There are other options that possess all the qualities you, as a new student, might be looking for in an attempt to meet fresh faces while being an advocate of on-campus involvement.

If you want the bond of sisterhood, run over to rush. If you want anything to do with true love, run away. Fast.

5 Comments

  1. Mimi Sep 29, 2010

    Dude, this is really a shallow analysis of the issue and all around just awful advice. You think issues concerning jealousy, trust or control will magically appear because she chooses to rush a sorority, but not by going away to college alone? PLEASE.

    Don’t let whoever writes this garbage put the responsibility entirely on you to maintain what you think is a good relationship. If he can’t sleep at night because HE can’t trust you with new friends or at parties (because parties are only for the Greek system, amirite?) then that’s on him. Make the most out of YOUR college experience, whatever you decide that means to you.

    Talk with him about it, and talk it over. Honestly, if you’re concerned about going Greek and all the things that entails affecting your long-distance relationship, but not about going away to college and all the things that entails affecting your long-distance relationship then it wouldn’t hurt to re-evaluate this relationship.

    You guys need to chill out with the stereotypes and your anti-Greek bias. Or at least make it less obvious, ya’ll aren’t even trying anymore…seriously. And this is coming from someone who associates with the Greek system, didn’t go Greek, and is in a committed relationship with someone who did (and is a feminist, chew on THAT Sun Dial!).

  2. EJP Sep 28, 2010

    Horrible advice. Unless you’re unfaithful to begin with, you can make the two commitments work. Besides, the two can be completely unrelated. And rushing a sorority doesn’t exactly cut you off from the rest of the world.

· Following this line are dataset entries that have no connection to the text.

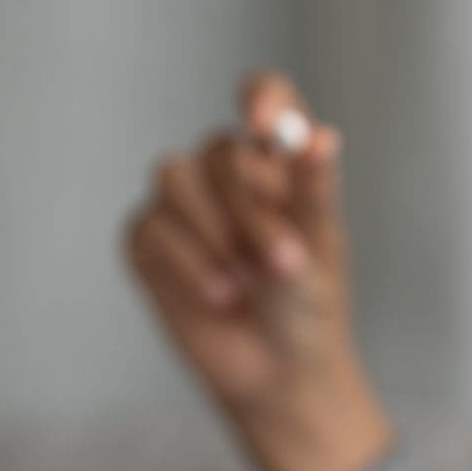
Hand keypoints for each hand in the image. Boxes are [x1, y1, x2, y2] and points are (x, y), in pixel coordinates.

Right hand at [126, 72, 392, 470]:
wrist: (279, 374)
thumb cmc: (309, 307)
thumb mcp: (321, 249)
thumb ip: (315, 191)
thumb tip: (323, 136)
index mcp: (280, 165)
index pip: (266, 96)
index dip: (262, 100)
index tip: (264, 129)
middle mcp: (230, 175)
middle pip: (219, 149)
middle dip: (249, 208)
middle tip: (282, 260)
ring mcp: (184, 206)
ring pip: (174, 176)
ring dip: (216, 235)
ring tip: (249, 285)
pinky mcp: (148, 241)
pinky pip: (150, 227)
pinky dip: (187, 264)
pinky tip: (219, 296)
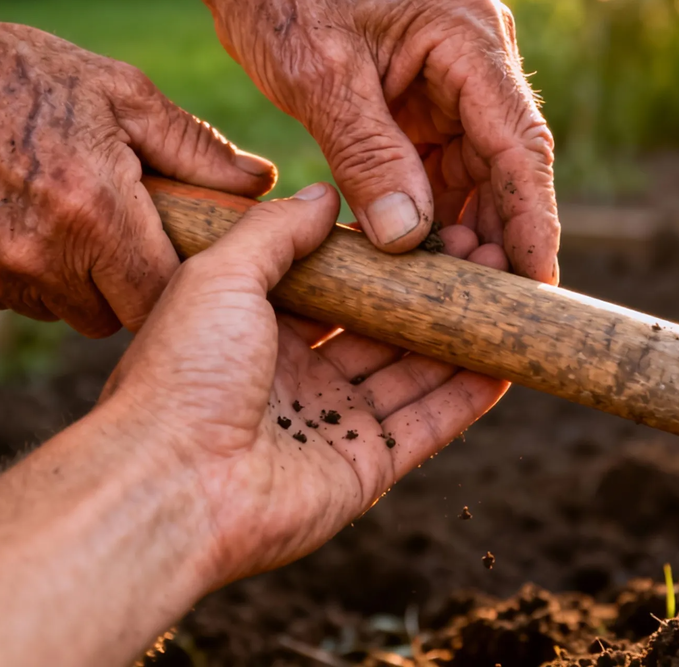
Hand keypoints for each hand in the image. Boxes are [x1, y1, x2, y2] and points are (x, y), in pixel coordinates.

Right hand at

    Who writes this bullsh*t? Oh right, the Sun Dial.

  3. Bill Sep 24, 2010

    Honestly, what does long distance relationships have to do with Greek Life? The heading should have been geared towards “school life”. There was just a brief note she was thinking of joining a “Sorority”. Sorority could be replaced with other groups like sports, drama, music, etc.

    It would have been nice to see this answered as a male/female viewpoint. liked to have a male perspective.

    The bottom-line is are you committed or not to the relationship and willing to work at it?

  4. Arby Sep 24, 2010

    I agree with Mona P. this isn’t the best advice. That just screams bias!

    If you want to join a sorority, it’s your choice and your boyfriend should support you in your personal and collegiate endeavors. If he trusted you enough to even commit to a long distance relationship, he should trust that you can make the right decisions at sorority functions and socials.

    I myself am in the same situation. I’m in a sorority and I have a long distance boyfriend. It’s hard because, it’s true, sororities have the reputation of temptation and promiscuity, but you don’t have to give into that stereotype. Just because you’re in a sorority doesn’t mean you’re going to sleep around and cheat on your boyfriend. If you really love him and want things to work, you’ll be loyal. THAT WORKS BOTH WAYS. Yes, it might change the dynamic of your relationship, but relationships shift.

    He should support you and vice versa. You wouldn’t want him to pass up an opportunity for brotherhood either, would you?

    Take it one day at a time, Rush and see what the sororities on campus are all about. You’ll find that being committed and loyal won’t be that hard. Yes, sororities are time consuming, but there are always ways to work around that.

    Think positive! Try new things! There’s nothing wrong with living for YOU!

  5. Mona P Sep 23, 2010

    TERRIBLE advice! Chances are, you’re not going to marry this guy anyway, so you’re giving up a wonderful chance to meet and bond with the best friends of your life.. you’re giving up wonderful experiences, all because you’re worried about a long distance relationship which probable isn’t going to last anyway. NEVER change your life for a man, and never, ever give up your hobbies and interests for him. Be yourself, live your dreams. A guy who truly loves you will respect you for it. By all means, go through rush! Don’t kick yourself 20 years later when you realize what you gave up.